Deborah Gyapong: Anglicans eager for U.S. Ordinariate

Anglicans eager for U.S. Ordinariate

From the Catholic Key:

KANSAS CITY — Like children waiting for Christmas, the establishment of a “personal diocese” in the United States under provisions of a 2009 Vatican constitution can’t come soon enough for Anglicans seeking full communion with Rome while retaining their Anglican traditions, prayers and liturgies.

But the waiting is also a time for the Holy Spirit to work on hearts, according to the keynote speakers at the “Becoming One” Conference Feb. 25-26, held at St. Therese Little Flower Parish, where an Anglican Use Mass is celebrated weekly.

Some 80 people, nearly half of them rectors of Anglican worship communities, attended the conference to discuss what the “ordinariate” — or special governing structure for Anglican Use Catholics in communion with Rome — might be when, not if, it is established under the 2009 Vatican document, Anglicanorum Coetibus.

And they came from Iowa, Nebraska, Kansas, Arkansas, Illinois and Missouri.

At the conclusion of the conference, Kansas City-Bishop Robert W. Finn promised to pray “always for that great unity.”

“We know that a vital part of the mission of Pope Benedict XVI is to work and pray for the unity of all believers,” Bishop Finn said.

“Since it is the Holy Father’s mission, it is our mission as well,” he said. “We want to be united with you. We want to do all we can to make this invitation of the Holy Father be extended here.
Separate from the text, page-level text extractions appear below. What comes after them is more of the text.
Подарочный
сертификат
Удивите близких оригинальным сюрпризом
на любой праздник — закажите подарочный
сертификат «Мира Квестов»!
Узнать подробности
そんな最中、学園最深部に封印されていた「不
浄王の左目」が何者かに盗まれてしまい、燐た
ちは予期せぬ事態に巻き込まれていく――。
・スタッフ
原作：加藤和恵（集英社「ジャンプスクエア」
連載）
Now we pray to the Holy Spirit that the full unfolding of God’s plan may take place.”

The conference explored what the Anglican Use ordinariate might be as it gathers diverse communities of Anglicans together, in communion with Rome.
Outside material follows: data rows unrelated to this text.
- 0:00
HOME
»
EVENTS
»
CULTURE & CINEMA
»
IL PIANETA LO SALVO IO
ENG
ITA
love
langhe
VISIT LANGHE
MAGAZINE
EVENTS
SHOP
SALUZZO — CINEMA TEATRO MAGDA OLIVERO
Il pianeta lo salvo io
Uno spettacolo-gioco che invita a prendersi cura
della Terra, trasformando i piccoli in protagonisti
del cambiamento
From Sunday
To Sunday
“It will be what you bring in,” said Father Christopher Phillips, pastor of Our Lady of the Atonement Parish in San Antonio, Texas, in his Feb. 26 keynote.

“There is going to be a much deeper understanding of our Anglican patrimony (traditions) because it will be experienced in the fullness of communion with the Holy See,” Father Phillips said. “You are not leaving anything of importance behind. You are bringing everything of importance with you.”

Traditional Anglican Bishop David Moyer of Rosemont, Pa., who is working with an ad hoc committee headed by Cardinal Donald Wuerl of Washington, D.C., to establish the Anglican Use ordinariate in the United States, said that now is the time “to put our hands to the plow and follow where the Holy Spirit is leading.”

Bishop Moyer was among the Traditional Anglican Communion bishops who petitioned Pope Benedict XVI in 2007 for full, corporate reception into the Roman Catholic Church, while retaining their Anglican worship and traditions.

That request was answered in November 2009 with the Apostolic Constitution, Anglicanorum Coetibus, which not only invited the Anglicans to bring their traditions with them, but encouraged them for the enrichment of the entire church.

Bishop Moyer recalled reading his copy with his wife, Rita, as soon as it arrived, both of them pausing to weep.

“It was more than an answer to the petition and to the countless prayers that had been uttered,” he said.

“To this day, I remain in a state of awe, wonder and thanksgiving for this incredibly creative, caring and visionary gift from the Holy Father,” Bishop Moyer said.